Although New York and New Jersey form the largest center of technology jobs, companies there are hiring only a fourth as fast as those in other technology destinations, including Dallas and Los Angeles.

“You only have so many PhDs or engineers in technology every year,” says David Treussard, head of the financial services practice at executive search firm DHR International. “Some people pre-crisis would have been very happy to join the industry, but they might think now, ‘I’d rather work for a technology company in San Francisco than an investment bank in New York.’”

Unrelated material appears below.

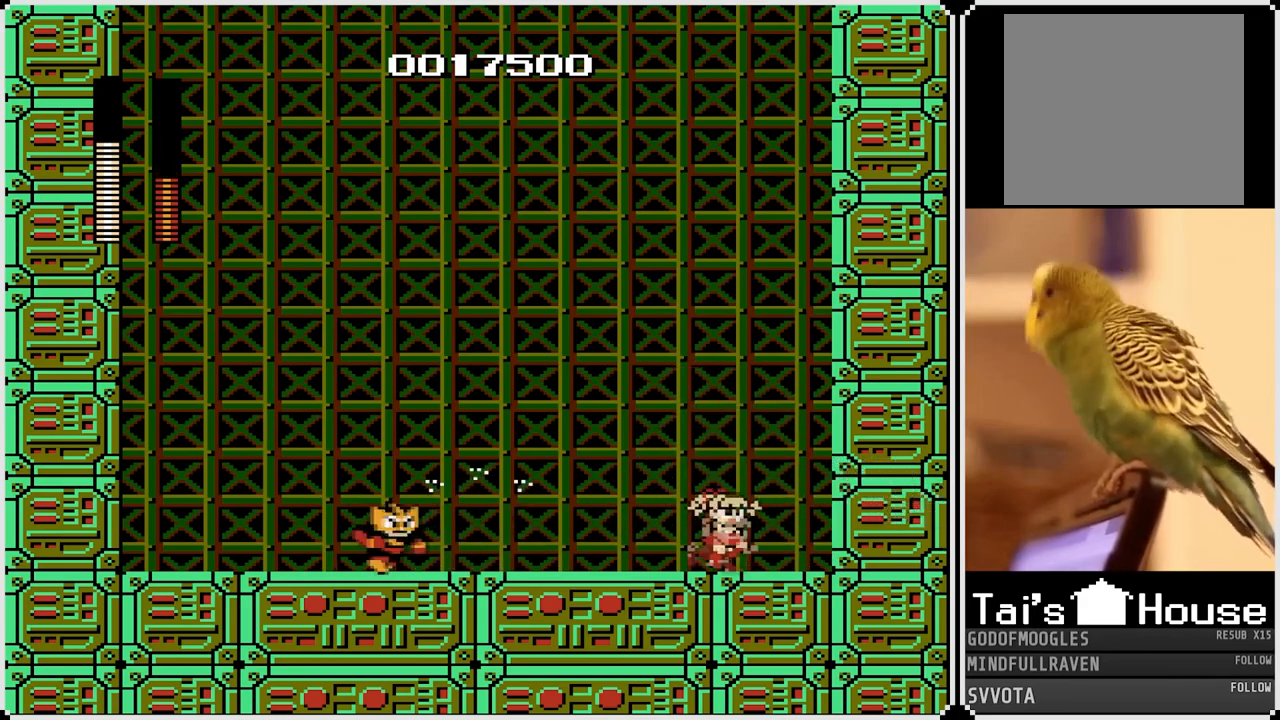
{"buttons": ["CROSS", "DPAD_LEFT"], "left_stick": "center", "right_stick": "center", "events": [[433, "DPAD_RIGHT", "up"], [450, "DPAD_LEFT", "down"], [500, "CROSS", "down"]]}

In the Harvard undergraduate class of 2011, for instance, only 16.5 percent of students had a job lined up in financial services, compared with 27 percent in 2008. “The people we’re interviewing and sometimes hiring are not really exploring banks,” says Gaspard de Dreuzy, CEO of the Manhattan-based financial technology startup Kapitall. The company has developed a user-friendly stock trading site and has received $12.3 million in venture funding.

The digital-media industry in New York’s Silicon Alley and Flatiron districts, where scores of startups work on app development, Internet advertising, and computer graphics, got its start with help from economic-development organizations. One was the private New York City Investment Fund, a nonprofit that looks for ways to create jobs in the city and is supported by million-dollar gifts from wealthy New Yorkers, many of whom made their fortunes in finance. “We actually stopped investing in digital media two years ago because it was [already] working,” says the fund’s CEO, Maria Gotsch.

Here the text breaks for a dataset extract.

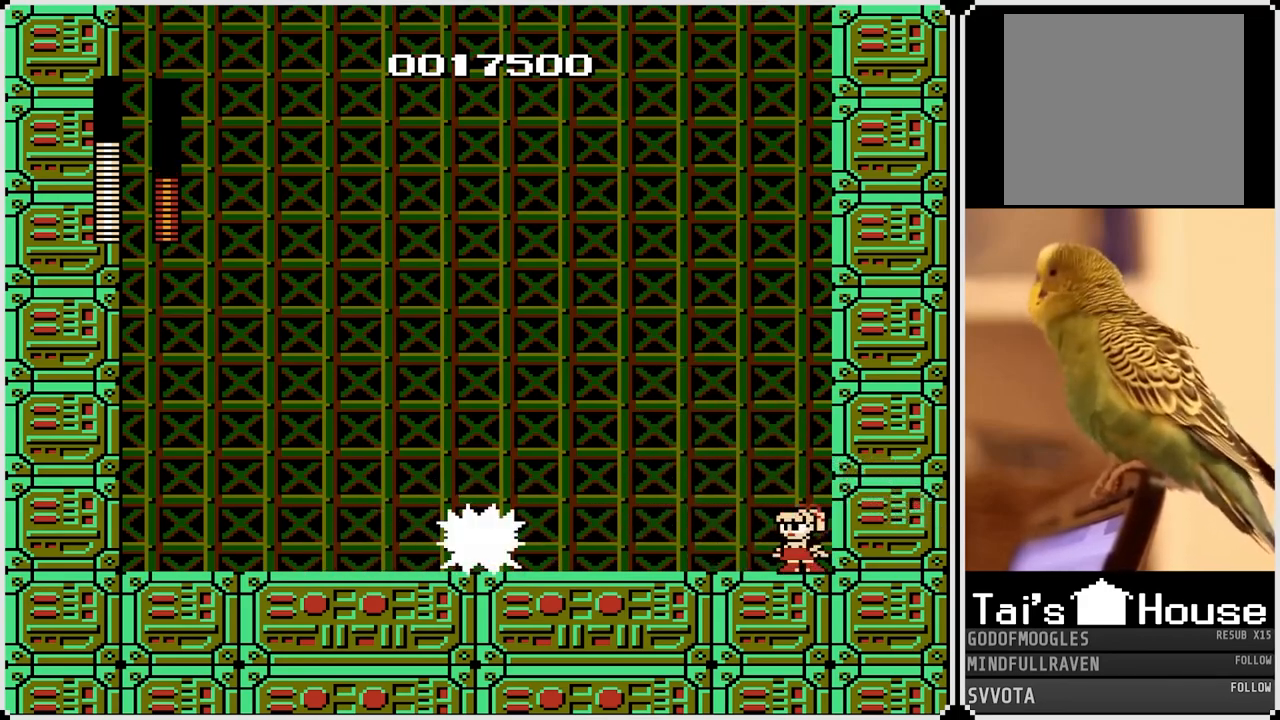
{"buttons": ["DPAD_RIGHT"], "left_stick": "center", "right_stick": "center", "events": [[17, "SQUARE", "down"], [450, "CROSS", "up"], [450, "SQUARE", "up"], [467, "DPAD_LEFT", "up"], [483, "DPAD_RIGHT", "down"]]}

Now the fund and the consulting firm Accenture are the main names behind the annual FinTech Innovation Lab program, which launched in December 2010 to help entrepreneurs and early-stage companies develop offerings for financial services. The program provides mentoring, workvspace, and partial funding for expenses over a 12-week period each year for up to six entrepreneurs, vetted by Wall Street firms, who have at least an initial version of their software.

Among the startups picked in 2011 were Hanweck Associates, which develops software for calculating investment risks, and CB Insights, which is trying to automate the process of due diligence, or assessing a company’s health, by using a variety of digital information sources, including news articles.

The goal of FinTech is to increase the number of financial startups operating in the city. As they invest more in R&D, they could kick off a virtuous cycle, possibly enticing people exiting Wall Street jobs and providing a source of innovative ideas to larger firms. “The world is a much more cost-constrained environment for Wall Street,” says Bob Gach, managing director of capital markets at Accenture. “One of the risks going forward is whether or not they’ll be able to afford the innovation. They’ll have to pick their spots.”